• **Problem to work on**: According to the text about St David's Catholic Sixth Form College, in what year did the college open?

St David's Catholic Sixth Form College () is a sixth form college located in Cardiff, Wales. It is the only Roman Catholic sixth form college in Wales. St. David's College is consistently rated good and excellent by Estyn inspectors.

History 
St. David's College opened in 1987, with an age range between 16 and 19 years. It occupies the building previously used by Heathfield High School, a defunct Roman Catholic High School. The majority of students live in Cardiff, although admissions priority is given to students from Roman Catholic secondary schools in the surrounding area. These schools include Corpus Christi High School, Mary Immaculate High School and St Illtyd's Catholic High School.

In 2019, controversy arose when Rhondda Cynon Taf County Borough Council planned to close the sixth forms of Pontypridd High School, Hawthorn High School, and Cardinal Newman Roman Catholic School, Rhydyfelin, with a significant number of pupils potentially being diverted to St. David's College (particularly from Cardinal Newman). Outcries led to an appeal in the High Court, which ruled in favour of protecting places at the existing sixth forms.

Academics 
Courses offered by St David's include GCSEs, BTECs, A levels and the Welsh Baccalaureate. Nearly 30 different AS and A Level courses are offered. In addition to the Level 2 and Level 3 courses offered, a Level 4 'Honours Programme' is available to students aspiring to go to prestigious universities such as Oxford and Cambridge.

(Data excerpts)
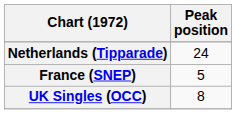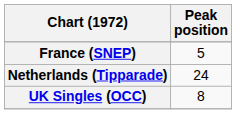rows swapped: France (SNEP) <-> Netherlands (Tipparade)
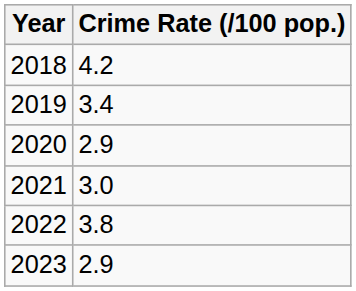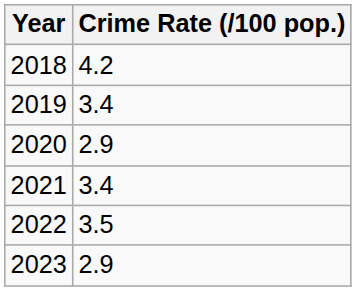2021 | Crime Rate (/100 pop.): 3.0 -> 3.4
2022 | Crime Rate (/100 pop.): 3.8 -> 3.5
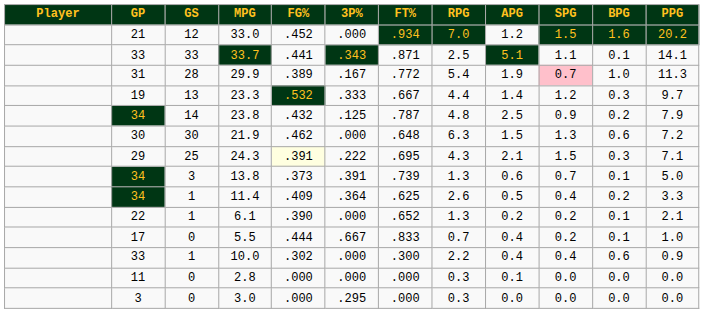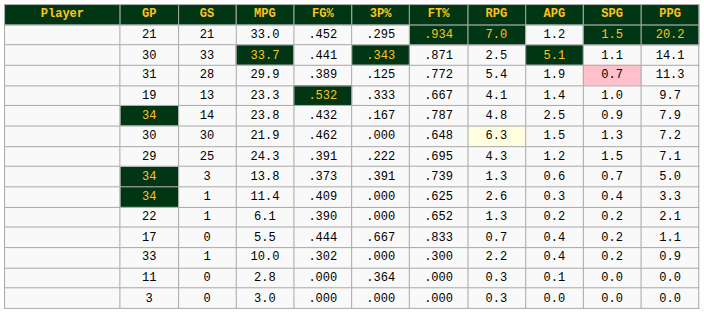- column: BPG | 1.6 | 0.1 | 1.0 | 0.3 | 0.2 | 0.6 | 0.3 | 0.1 | 0.2 | 0.1 | 0.1 | 0.6 | 0.0 | 0.0
33.0 | GS: 12 -> 21
33.0 | 3P%: .000 -> .295
33.7 | GP: 33 -> 30
29.9 | 3P%: .167 -> .125
23.3 | RPG: 4.4 -> 4.1
23.3 | SPG: 1.2 -> 1.0
23.8 | 3P%: .125 -> .167
21.9 | RPG: no background -> lightyellow background
24.3 | FG%: lightyellow background -> no background
24.3 | APG: 2.1 -> 1.2
11.4 | 3P%: .364 -> .000
11.4 | APG: 0.5 -> 0.3
5.5 | PPG: 1.0 -> 1.1
10.0 | SPG: 0.4 -> 0.2
2.8 | 3P%: .000 -> .364
3.0 | 3P%: .295 -> .000
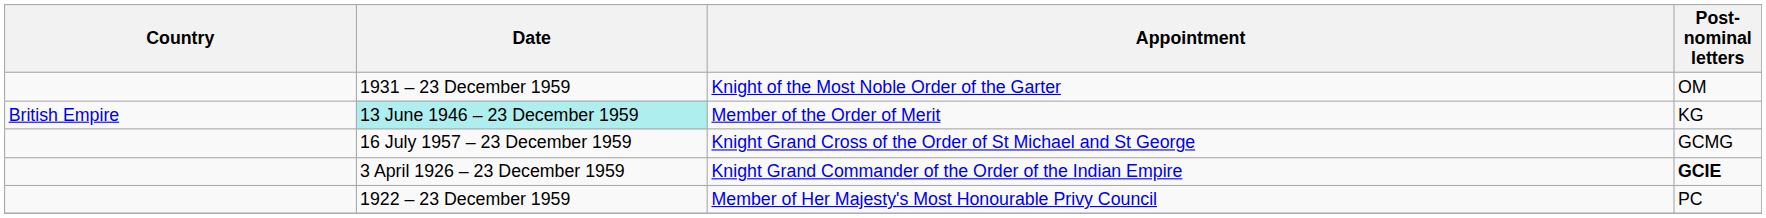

• **Full solution**: 1987